Forum Moderators: Robert Charlton & goodroi
Does the google spider see this as the full url? like a regular user, which see that link as only 'Link Name', but the link itself
is shown with its full domain. as www.example.com/resource/linkname.html
Let me explain my question again.
What Im trying to figure out is if what Im doing has an affect on how google crawls into my html files, or is it basically the same as putting the full url inside my 'a href' tag?
[edited by: ciml at 10:21 am (utc) on May 10, 2005]
[edit reason] Examplified [/edit]
I use absolute URLs like: /folder/ and /folder/folder/file.html and http://www.domain.com/folder/ etc.
Always set up a 301 redirect from non-www to www so that Google is not confused as to what the site is actually called.
I didnt know people are having problems with that issue.
Can you please tell me what problems accure from using Relative links instead of absolute ones?

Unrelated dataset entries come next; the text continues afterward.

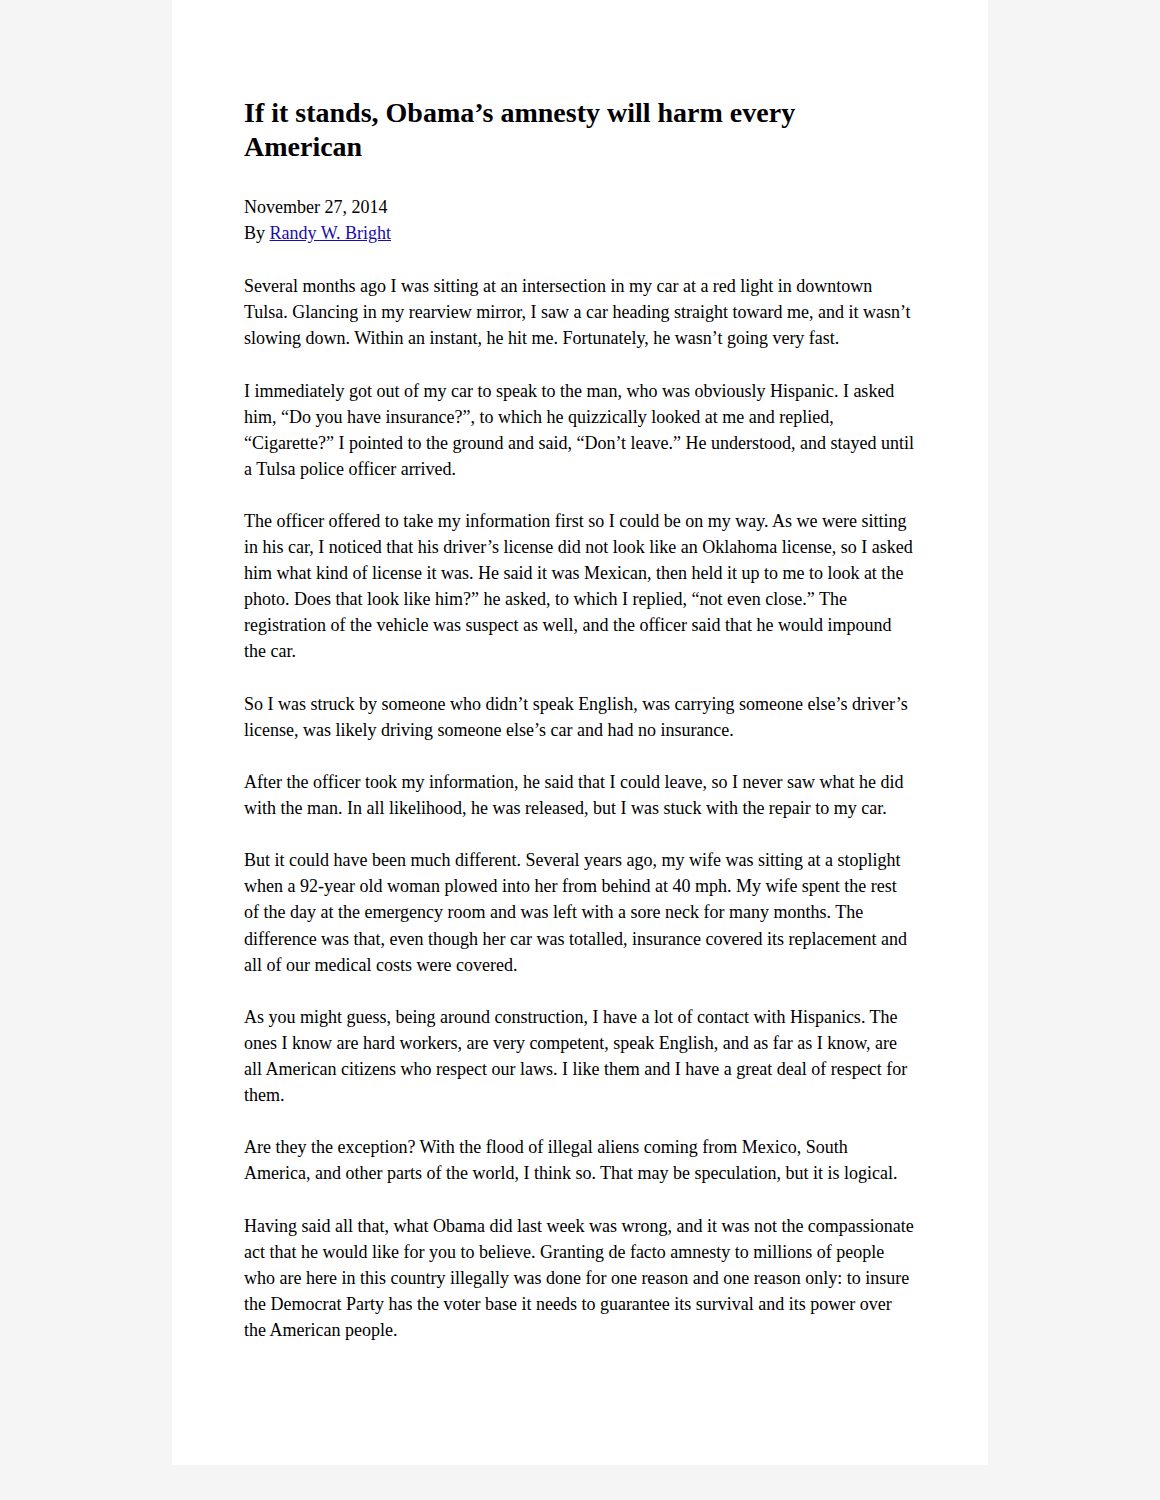If it stands, Obama’s amnesty will harm every American
November 27, 2014
By Randy W. Bright
Several months ago I was sitting at an intersection in my car at a red light in downtown Tulsa. Glancing in my rearview mirror, I saw a car heading straight toward me, and it wasn’t slowing down. Within an instant, he hit me. Fortunately, he wasn’t going very fast.
I immediately got out of my car to speak to the man, who was obviously Hispanic. I asked him, “Do you have insurance?”, to which he quizzically looked at me and replied, “Cigarette?” I pointed to the ground and said, “Don’t leave.” He understood, and stayed until a Tulsa police officer arrived.
The officer offered to take my information first so I could be on my way. As we were sitting in his car, I noticed that his driver’s license did not look like an Oklahoma license, so I asked him what kind of license it was. He said it was Mexican, then held it up to me to look at the photo. Does that look like him?” he asked, to which I replied, “not even close.” The registration of the vehicle was suspect as well, and the officer said that he would impound the car.
So I was struck by someone who didn’t speak English, was carrying someone else’s driver’s license, was likely driving someone else’s car and had no insurance.
After the officer took my information, he said that I could leave, so I never saw what he did with the man. In all likelihood, he was released, but I was stuck with the repair to my car.
But it could have been much different. Several years ago, my wife was sitting at a stoplight when a 92-year old woman plowed into her from behind at 40 mph. My wife spent the rest of the day at the emergency room and was left with a sore neck for many months. The difference was that, even though her car was totalled, insurance covered its replacement and all of our medical costs were covered.
As you might guess, being around construction, I have a lot of contact with Hispanics. The ones I know are hard workers, are very competent, speak English, and as far as I know, are all American citizens who respect our laws. I like them and I have a great deal of respect for them.
Are they the exception? With the flood of illegal aliens coming from Mexico, South America, and other parts of the world, I think so. That may be speculation, but it is logical.
Having said all that, what Obama did last week was wrong, and it was not the compassionate act that he would like for you to believe. Granting de facto amnesty to millions of people who are here in this country illegally was done for one reason and one reason only: to insure the Democrat Party has the voter base it needs to guarantee its survival and its power over the American people.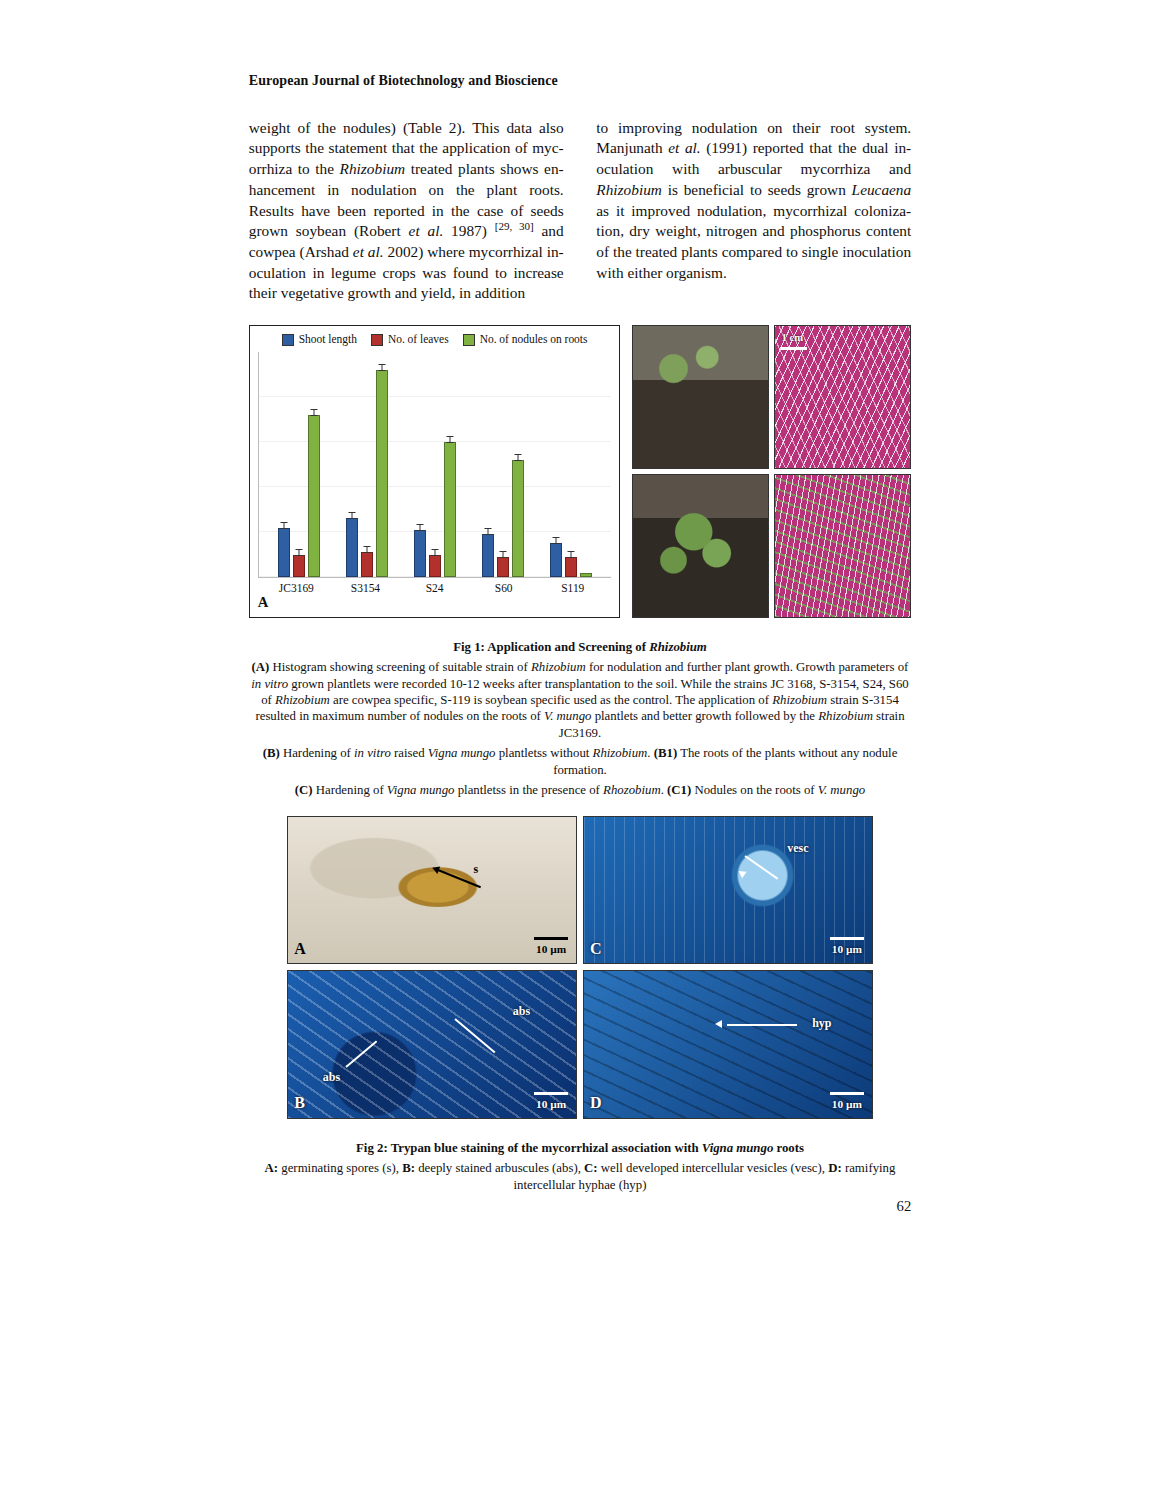European Journal of Biotechnology and Bioscience
weight of the nodules) (Table 2). This data also supports the statement that the application of mycorrhiza to the Rhizobium treated plants shows enhancement in nodulation on the plant roots. Results have been reported in the case of seeds grown soybean (Robert et al. 1987) [29, 30] and cowpea (Arshad et al. 2002) where mycorrhizal inoculation in legume crops was found to increase their vegetative growth and yield, in addition
to improving nodulation on their root system. Manjunath et al. (1991) reported that the dual inoculation with arbuscular mycorrhiza and Rhizobium is beneficial to seeds grown Leucaena as it improved nodulation, mycorrhizal colonization, dry weight, nitrogen and phosphorus content of the treated plants compared to single inoculation with either organism.
Shoot length No. of leaves No. of nodules on roots
JC3169 S3154 S24 S60 S119
A
(B)
1 cm (B1)
(C)
(C1)
Fig 1: Application and Screening of Rhizobium
(A) Histogram showing screening of suitable strain of Rhizobium for nodulation and further plant growth. Growth parameters of in vitro grown plantlets were recorded 10-12 weeks after transplantation to the soil. While the strains JC 3168, S-3154, S24, S60 of Rhizobium are cowpea specific, S-119 is soybean specific used as the control. The application of Rhizobium strain S-3154 resulted in maximum number of nodules on the roots of V. mungo plantlets and better growth followed by the Rhizobium strain JC3169.
(B) Hardening of in vitro raised Vigna mungo plantletss without Rhizobium. (B1) The roots of the plants without any nodule formation.
(C) Hardening of Vigna mungo plantletss in the presence of Rhozobium. (C1) Nodules on the roots of V. mungo
s A 10 µm
vesc C 10 µm
abs abs B 10 µm
hyp D 10 µm
Fig 2: Trypan blue staining of the mycorrhizal association with Vigna mungo roots
A: germinating spores (s), B: deeply stained arbuscules (abs), C: well developed intercellular vesicles (vesc), D: ramifying intercellular hyphae (hyp)
62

Also, you said "Google crawls it, but it will crawl the www and non-www loops of your site separately"
so what you mean is, every relative link I have,
like /marketting/index.html - Will be crawled for
domain.com/marketting/index.html & www.domain.com/marketting/index.html?
g1smd,
What is exactly the difference between using
/folder/folder/file.html to older/folder/file.html?
Arent they both considered relative?
Thank you again for your help and knowledge.

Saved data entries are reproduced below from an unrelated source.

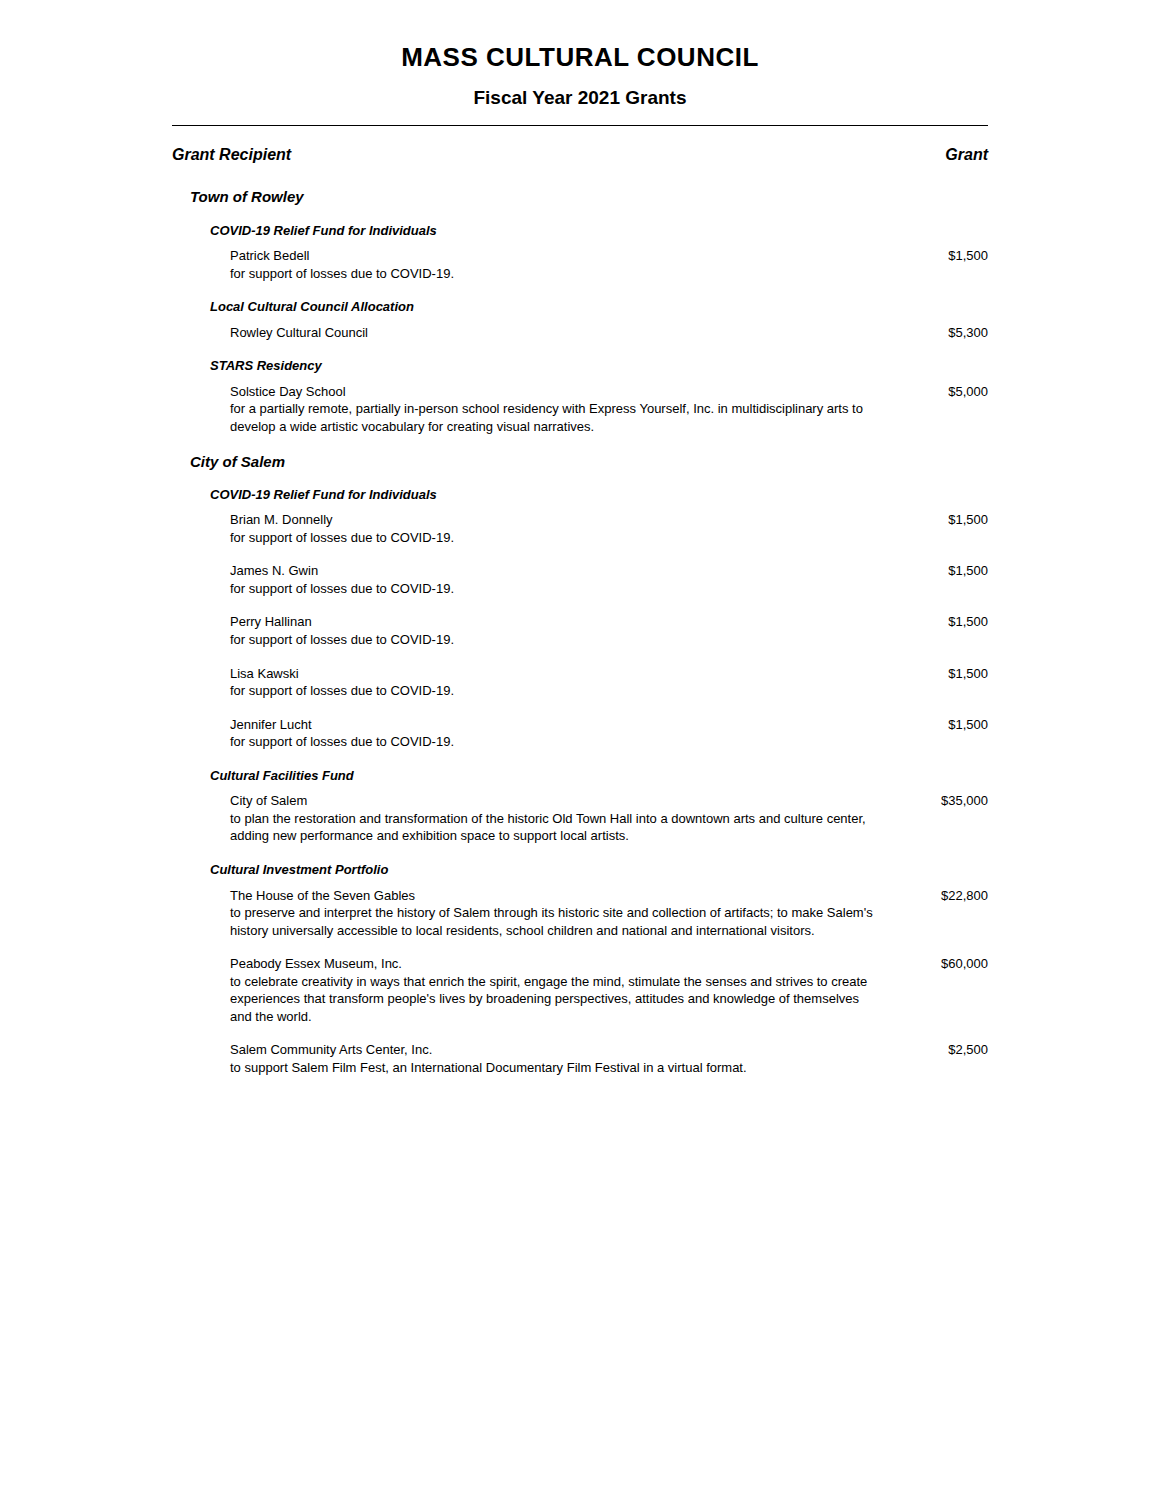MASS CULTURAL COUNCIL
Fiscal Year 2021 Grants
| Grant Recipient | Grant |
| Town of Rowley |
| COVID-19 Relief Fund for Individuals |
| Patrick Bedell for support of losses due to COVID-19. | $1,500 |
| Local Cultural Council Allocation |
| Rowley Cultural Council | $5,300 |
| STARS Residency |
| Solstice Day School for a partially remote, partially in-person school residency with Express Yourself, Inc. in multidisciplinary arts to develop a wide artistic vocabulary for creating visual narratives. | $5,000 |
| City of Salem |
| COVID-19 Relief Fund for Individuals |
| Brian M. Donnelly for support of losses due to COVID-19. | $1,500 |
| James N. Gwin for support of losses due to COVID-19. | $1,500 |
| Perry Hallinan for support of losses due to COVID-19. | $1,500 |
| Lisa Kawski for support of losses due to COVID-19. | $1,500 |
| Jennifer Lucht for support of losses due to COVID-19. | $1,500 |
| Cultural Facilities Fund |
| City of Salem to plan the restoration and transformation of the historic Old Town Hall into a downtown arts and culture center, adding new performance and exhibition space to support local artists. | $35,000 |
| Cultural Investment Portfolio |
| The House of the Seven Gables to preserve and interpret the history of Salem through its historic site and collection of artifacts; to make Salem's history universally accessible to local residents, school children and national and international visitors. | $22,800 |
| Peabody Essex Museum, Inc. to celebrate creativity in ways that enrich the spirit, engage the mind, stimulate the senses and strives to create experiences that transform people's lives by broadening perspectives, attitudes and knowledge of themselves and the world. | $60,000 |
| Salem Community Arts Center, Inc. to support Salem Film Fest, an International Documentary Film Festival in a virtual format. | $2,500 |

so what you mean is, every relative link I have,
like /marketting/index.html - Will be crawled for
domain.com/marketting/index.html & www.domain.com/marketting/index.html?
No, steveb is only confusing the issue. That would on;ly be the case if you haven't set your site up properly.
If you have two web sites serving the same data set up at [domain.dom...] and [domain.dom...] then that is a problem in itself and should be fixed using 301 redirects. Trying to fix it using absolute uris including the domain is a half-hearted fix at best and it won't work as well as a 301 redirect.
If you were to start putting your whole domain name in every anchor on your site, then your page size will soon bloat up and your vistors will notice a slowdown.
folder/folder/file.html - is a relative URL from wherever you are now. It points to a file located two folders down the tree from "here". To get to that folder from another part of the site you would construct the link differently. If you moved a page that contained the link, then you would need to edit the link for it to still work.
/folder/folder/file.html - is a relative folder counting from the root - which sort of makes it absolute. You can use that link from any page of the site without worrying about where you are linking from. The link is not related to where you are now, it is absolute from the root. All links to that page from anywhere in the site will always be identical. If you move a page within the site, the link will still work without editing it.
Set up a 301 redirect from non-www to www so that all users, bots, and browsers are forced to use the www version of the URL for every page of the site.
Additionally, if you link to an index file within a folder, end the link with the folder name followed by a trailing / on the URL. Do not mention the index file filename at all. Let the server work out what it is called, find it, and serve it. You can then change from HTML to PHP at any time in the future, without having to change any of the links on the site. It will just carry on working, and ranking.
This is of course poor advice since obviously it isn't an either/or situation.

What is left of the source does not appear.